Let's talk a little bit about mastoiditis now. Mastoid is the portion of the temporal bone located behind the ear, which contains a system of pneumatic cells in the form of honeycomb, wallpapered with respiratory epithelium. These pneumatic cells communicate with the middle ear. The existence of a fluid in the middle ear, a prelude to otitis media, is almost always accompanied by the existence of a fluid in the mastoid. True mastoiditis, however, has become a rarity in the antibiotic era, probably due to the prompt treatment of otitis media.

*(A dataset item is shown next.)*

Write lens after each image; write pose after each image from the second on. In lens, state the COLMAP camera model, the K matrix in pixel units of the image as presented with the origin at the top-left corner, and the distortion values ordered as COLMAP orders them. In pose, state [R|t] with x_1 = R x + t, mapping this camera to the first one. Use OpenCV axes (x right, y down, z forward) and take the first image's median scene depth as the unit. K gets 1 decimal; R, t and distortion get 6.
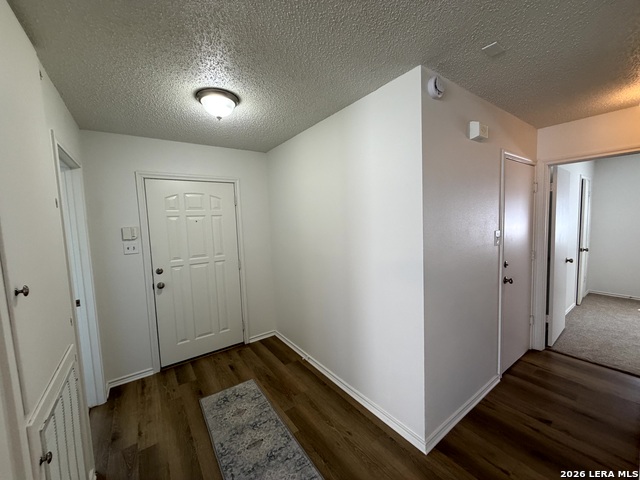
lens RADIAL K [[256.0, 0, 319.0], [0, 256.0, 240.3], [0, 0, 1]] dist [-0.000166, -0.000011]
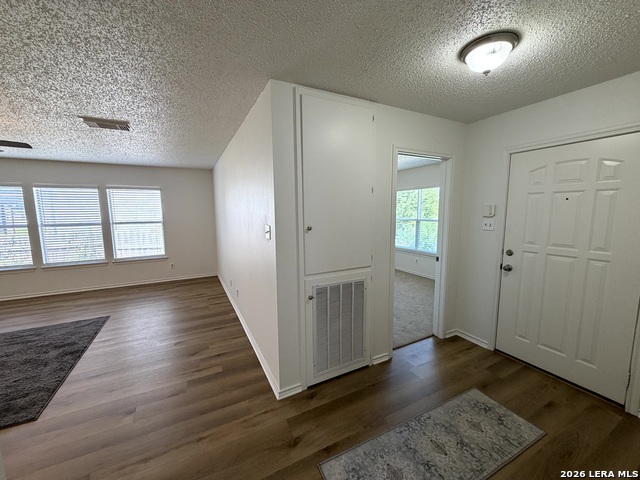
lens RADIAL K [[256.0, 0, 319.1], [0, 256.0, 240.8], [0, 0, 1]] dist [-0.000166, -0.000011]
pose [[-0.141996, 0.159041, -0.977007, 0.405411], [-0.067445, 0.983160, 0.169845, -0.036107], [0.987567, 0.090011, -0.128878, 0.439153]]
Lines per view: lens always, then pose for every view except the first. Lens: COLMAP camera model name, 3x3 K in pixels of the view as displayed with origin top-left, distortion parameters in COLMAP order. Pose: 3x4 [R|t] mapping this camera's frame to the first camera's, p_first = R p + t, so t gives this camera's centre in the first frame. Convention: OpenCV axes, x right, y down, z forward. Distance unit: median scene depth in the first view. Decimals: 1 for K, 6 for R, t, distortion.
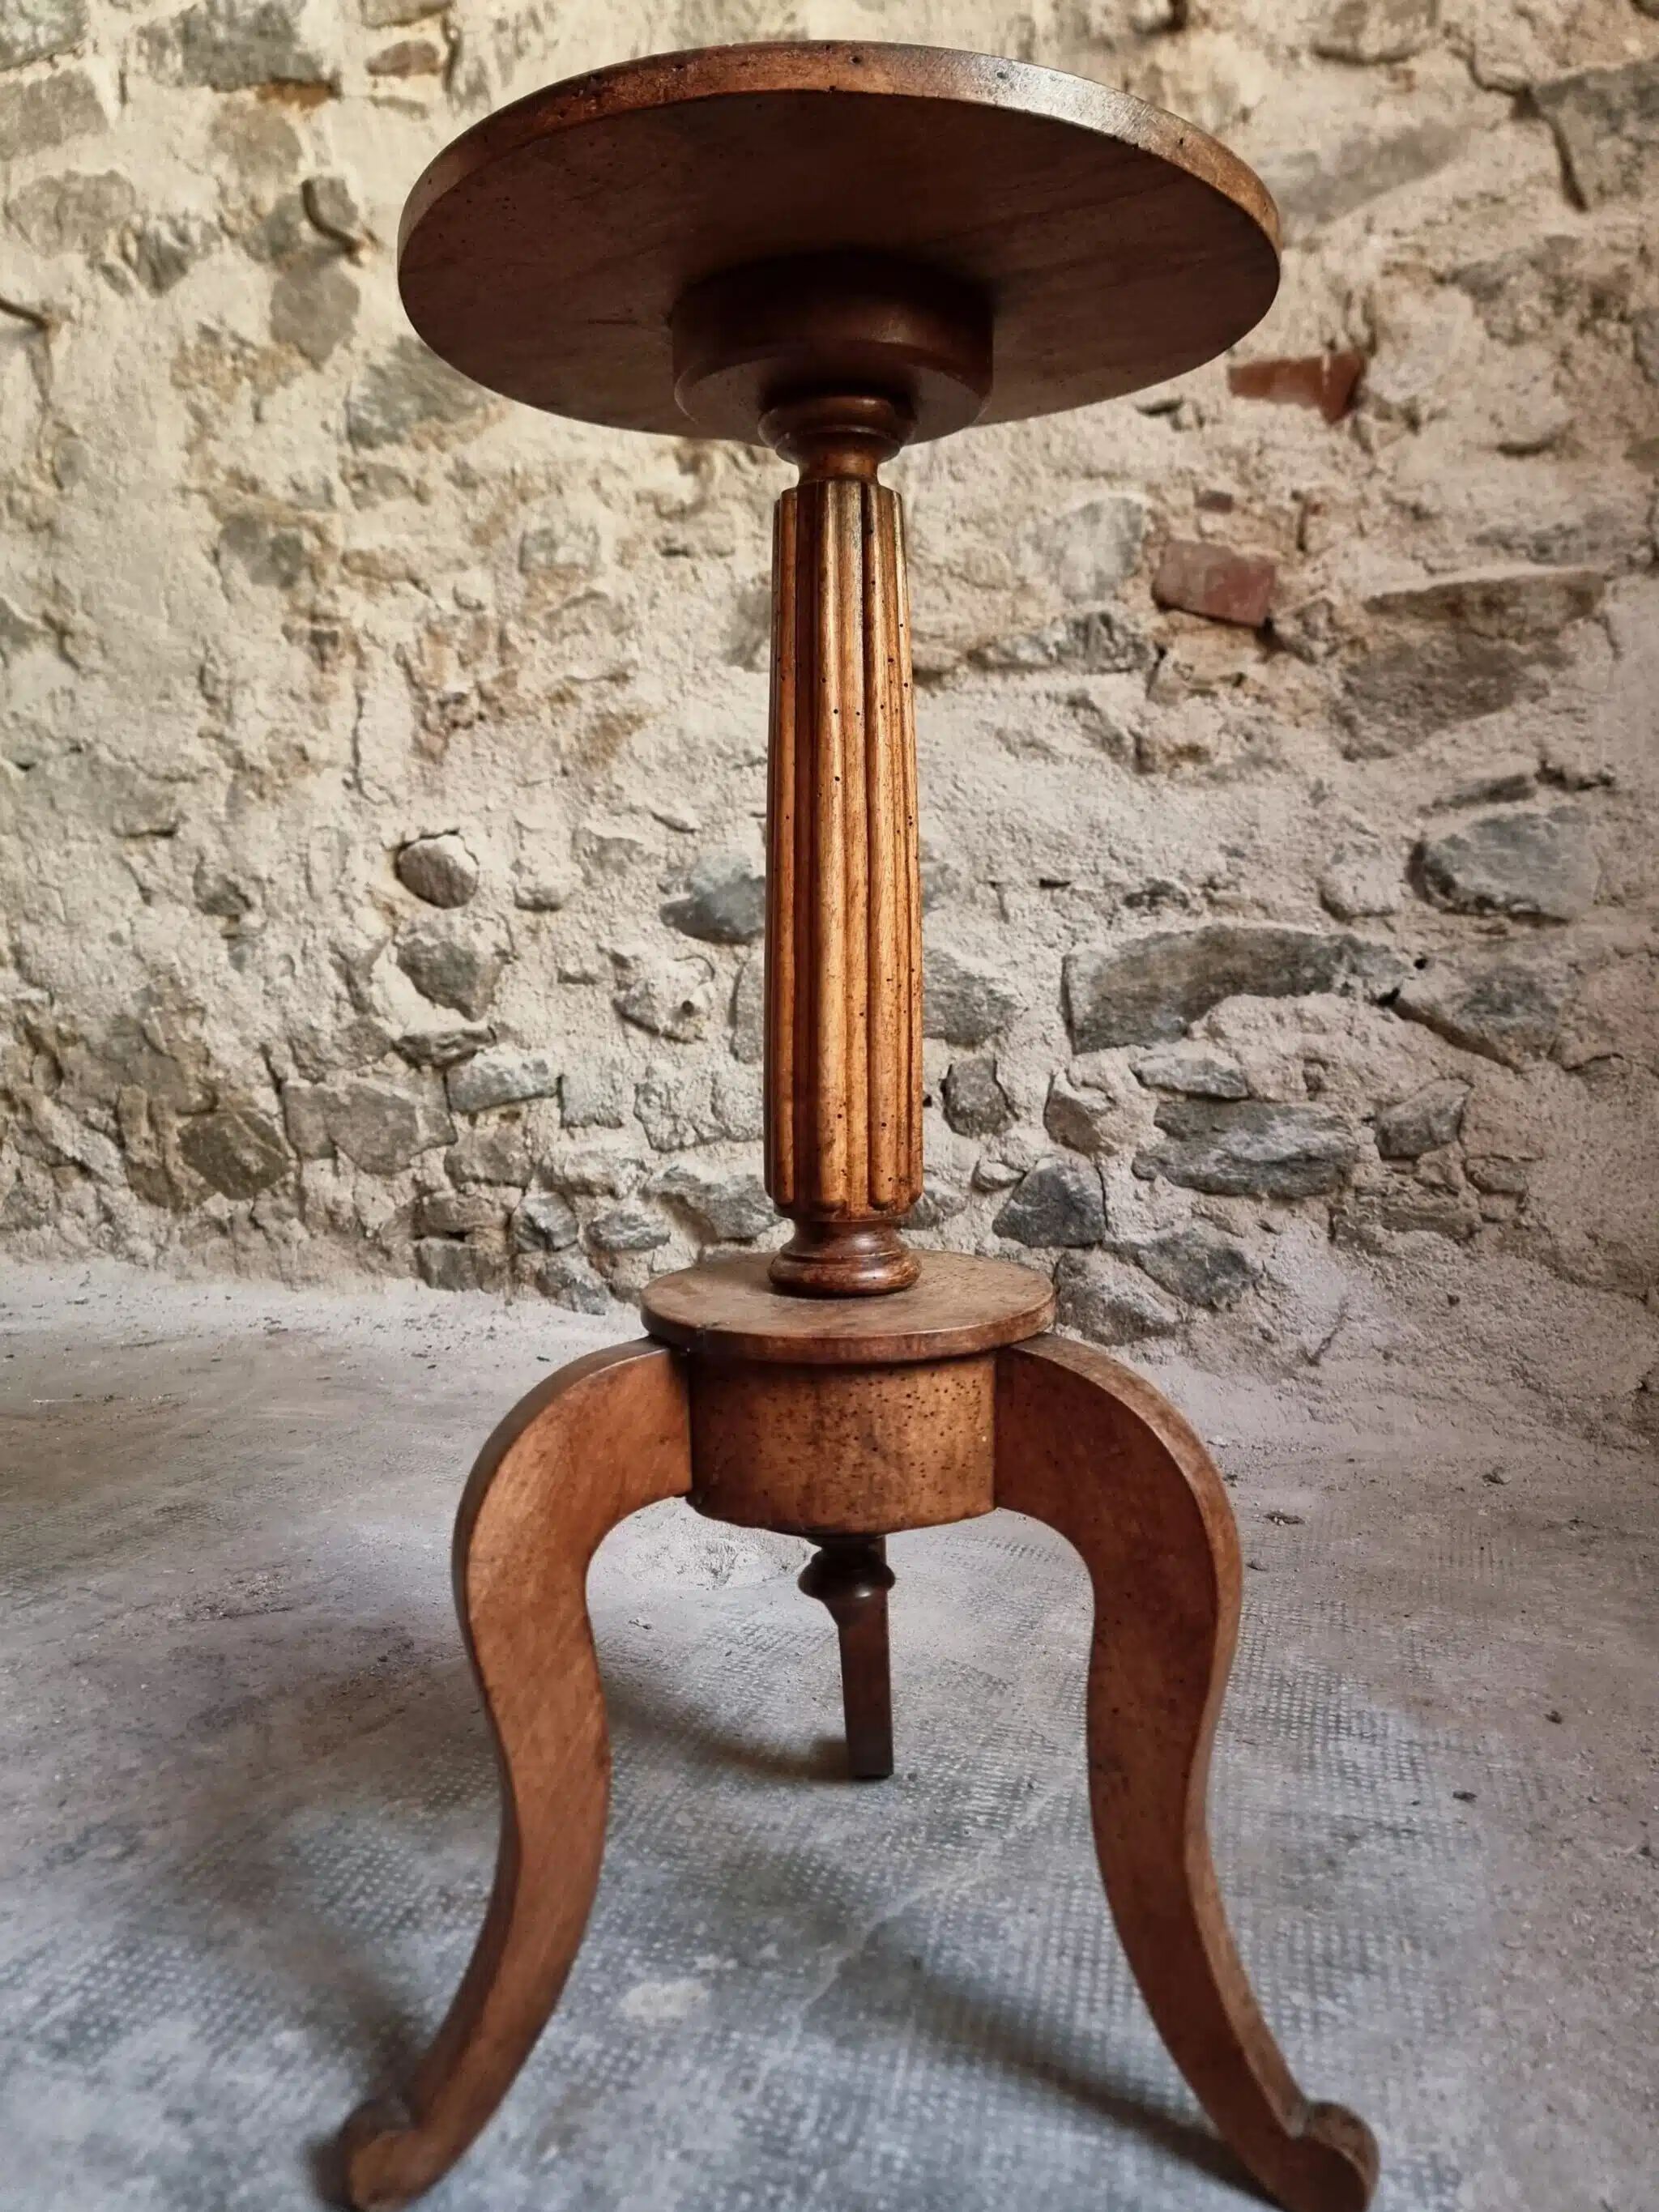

Mastoiditis is characterized by the erosion of bone septums between mastoid pneumatic cells. Patients with acute mastoiditis experience pain, tenderness and swelling in the mastoid. In the case of subperiostal abscess or cellulite, the ear flag is pushed outwards and forward. CT can highlight bone destruction or a drainable mastoid abscess. Data on mastoid bacteriology varied.

Some cases involve microorganisms similar to those involved in OMA (S. pneumoniae, H. influenzae), others can be attributed to S. aureus and gram negative bacilli, including Pseudomonas. Ideally, treatment should be guided by the results of cultures in the middle ear fluid obtained by timpanocentesis. Initial treatment with broad-spectrum antibiotics, such as ticarcillin/ clavulanate plus gentamicin intravenously, may subsequently be restricted.

At the end of this post I will present something about the complications of otitis media and mastoiditis. Extracranial complications include hearing leave, labyrinthitis with consecutive vertigo and facial nerve paralysis. Other complications of mastoiditis occur when the infection spreads under the period of the temporal bone, producing a subperiostal abscess or when it exceeds the tip of the mastoid, generating a deep neck abscess in the sternocleidomastoid muscle (Bezold's abscess). Intracranial complications include epidural abscess, thrombophlebitis of the dural veins (usually of the sigmoid sinus), meningitis and cerebral abscess.

Tomorrow we'll talk about oral tract and pharynx infections.

A restful Sunday, full of understanding, love and gratitude!